- _SOURCE EXTRACT_:
---*---

Why the Banks Failed: Liquidity, Leverage & Losses
- jpetricc
- Apr 30, 2023
- 12 min read
Updated: May 21, 2024

Most financial crises are the result of a combination of liquidity mismatch and leverage on balance sheets. The majority of the time the balance sheets are of financial institutions. For example, the recent blowups of several banks such as Silicon Valley Bank and Silvergate Bank, the blowup in the government bond markets of the UK (the gilt markets) in 2022, and the global financial crisis of 2008–09 are all a result of this effect. The cascade of failures among cryptocurrency exchanges and funds was another example. These financial crises also remind of the important role of a liquidity provider of last resort, typically a country’s central bank.
This article will be the first of a series in which we analyze financial crises. We will begin by going over the basic concept of a liquidity mismatch combined with leverage and how that combination is the key to a financial crisis. We will use the recent run on Silvergate Bank and its resulting shutdown to illustrate how this mechanism works. In subsequent articles, we will look at other more complex financial crises to understand the multiple channels through which liquidity-leverage combinations can create losses and lead to crises.
A bank run provides a perfect example of a financial crisis. A highly simplified bank balance sheet for Silvergate Bank on Sept. 30, 2022 is shown below:

This bank’s balance sheet is being used because it is a fine example of a typical bank’s balance sheet but also because Silvergate Bank endured a bank run and went bankrupt soon after. To highlight the main points of this article, we have greatly simplified Silvergate’s balance sheet by aggregating its numerous accounts into just a handful of accounts.

---*---

- _PROBLEM STATEMENT_: Write the next part of the article on why the banks failed, picking up right after its last sentence.

---*---

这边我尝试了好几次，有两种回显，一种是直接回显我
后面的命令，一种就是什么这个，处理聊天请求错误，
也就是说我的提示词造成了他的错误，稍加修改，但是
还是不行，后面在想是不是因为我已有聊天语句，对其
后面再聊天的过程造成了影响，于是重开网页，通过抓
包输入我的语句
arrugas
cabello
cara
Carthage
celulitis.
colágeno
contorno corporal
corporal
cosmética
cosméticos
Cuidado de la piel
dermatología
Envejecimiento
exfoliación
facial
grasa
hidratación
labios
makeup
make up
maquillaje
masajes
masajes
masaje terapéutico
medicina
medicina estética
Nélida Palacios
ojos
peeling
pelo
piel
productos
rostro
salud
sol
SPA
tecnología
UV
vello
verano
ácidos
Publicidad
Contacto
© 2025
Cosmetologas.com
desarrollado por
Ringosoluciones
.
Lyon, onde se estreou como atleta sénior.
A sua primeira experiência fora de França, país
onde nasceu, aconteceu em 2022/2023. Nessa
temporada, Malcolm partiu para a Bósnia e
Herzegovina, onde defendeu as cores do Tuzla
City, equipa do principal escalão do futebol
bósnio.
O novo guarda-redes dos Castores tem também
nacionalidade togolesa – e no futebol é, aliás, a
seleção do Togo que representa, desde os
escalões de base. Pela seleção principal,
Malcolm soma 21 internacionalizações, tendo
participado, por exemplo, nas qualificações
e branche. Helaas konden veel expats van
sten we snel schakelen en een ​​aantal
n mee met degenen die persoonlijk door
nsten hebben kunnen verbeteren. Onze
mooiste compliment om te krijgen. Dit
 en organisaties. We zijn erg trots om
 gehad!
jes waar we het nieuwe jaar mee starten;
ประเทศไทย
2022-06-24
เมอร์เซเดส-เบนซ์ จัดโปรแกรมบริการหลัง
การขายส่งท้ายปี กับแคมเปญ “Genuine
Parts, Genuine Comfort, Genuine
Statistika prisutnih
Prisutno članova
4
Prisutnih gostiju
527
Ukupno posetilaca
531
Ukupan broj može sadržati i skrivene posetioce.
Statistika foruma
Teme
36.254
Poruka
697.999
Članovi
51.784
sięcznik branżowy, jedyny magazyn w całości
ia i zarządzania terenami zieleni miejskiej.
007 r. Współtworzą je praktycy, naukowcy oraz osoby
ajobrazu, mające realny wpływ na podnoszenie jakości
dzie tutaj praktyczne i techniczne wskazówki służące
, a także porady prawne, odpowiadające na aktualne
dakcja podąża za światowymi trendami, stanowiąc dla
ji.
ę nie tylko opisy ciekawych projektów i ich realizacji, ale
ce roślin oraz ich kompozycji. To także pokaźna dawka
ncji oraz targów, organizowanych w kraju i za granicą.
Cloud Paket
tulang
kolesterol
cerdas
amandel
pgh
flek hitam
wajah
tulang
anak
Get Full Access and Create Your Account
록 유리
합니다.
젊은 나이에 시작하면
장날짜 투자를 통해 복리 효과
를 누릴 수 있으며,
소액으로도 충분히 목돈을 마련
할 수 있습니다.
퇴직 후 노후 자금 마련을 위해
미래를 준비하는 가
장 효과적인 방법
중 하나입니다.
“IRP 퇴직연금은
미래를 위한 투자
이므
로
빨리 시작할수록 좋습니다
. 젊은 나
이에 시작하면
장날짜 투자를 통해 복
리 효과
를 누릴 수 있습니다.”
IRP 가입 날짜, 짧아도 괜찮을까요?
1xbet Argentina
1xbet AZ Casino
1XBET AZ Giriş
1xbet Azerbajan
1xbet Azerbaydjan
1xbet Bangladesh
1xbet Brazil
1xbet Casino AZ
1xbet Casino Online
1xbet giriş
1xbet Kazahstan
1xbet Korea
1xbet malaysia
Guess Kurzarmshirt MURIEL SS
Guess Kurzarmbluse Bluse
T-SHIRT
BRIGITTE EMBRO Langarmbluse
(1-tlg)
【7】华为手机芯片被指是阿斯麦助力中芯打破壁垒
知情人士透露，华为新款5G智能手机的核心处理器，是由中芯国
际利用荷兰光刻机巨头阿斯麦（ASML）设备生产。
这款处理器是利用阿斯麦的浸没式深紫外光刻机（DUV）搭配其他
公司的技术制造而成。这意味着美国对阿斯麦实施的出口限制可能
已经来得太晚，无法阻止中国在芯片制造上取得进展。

---*---

- _RESPONSE TO THE TASK_:
On the right-hand side of the balance sheet is the bank’s financing. We have aggregated the financing to three types: depositors (senior debt providers), other debt providers (junior debt providers), and equity providers.¹ In virtually all banks, the debt providers make up over 90% of the capital structure of the bank. So, the financing structure of Silvergate bank, where deposits/loans make up 92%, is very close to what it would be typically. The senior debt in this bank is very liquid; depositors can arrive at any time at a bank branch or the bank’s website and withdraw their deposits. The bank cannot charge a bid-ask spread at the time of withdrawal, so regardless of the amount of their deposits that depositors ask for, the bank must deliver the full amount asked (there cannot be any haircut as there might be with traded securities). So, the debt is perfectly liquid.
On the left-hand side of the balance sheet, there is a a small amount of the cash proceeds that the bank keeps from the deposits as cash. This is amount is about $1.9 billion in the case of Silvergate.² The bank lends the remainder of the deposit proceeds to companies, individuals, etc. These are accounted for as loans on the left-hand side of the balance sheet, about $12.8 billion. The loans earn the bank a higher interest rate than they must pay on their debt, and so, the bank earns a profit on this interest rate spread. These loans are typically also very illiquid — they are term loans. Contrary to deposits, the bank cannot simply ask for their proceeds back from the entities they have lent to any time they want. Additionally, these loans have much longer maturities than do deposits. Deposits can effectively be thought of as loans to the bank with zero maturity.³
In the case of Silvergate, most of the deposits were from cryptocurrency (crypto) exchanges and traders. Essentially, traders who wished to trade cryptos would deposit dollars at Silvergate. They would then wire some of these dollars to crypto exchanges using the Silvergate Exchange Network (SEN) and leave the rest at Silvergate as a deposit. After the exchanges received the dollars and gave the traders cryptos in exchange for the dollars, the exchanges had extra dollars. The exchanges then took the dollars and deposited them at Silvergate as well using SEN. Of the $13.2 billion in deposits at Silvergate, crypto exchanges and traders represented about $12 billion.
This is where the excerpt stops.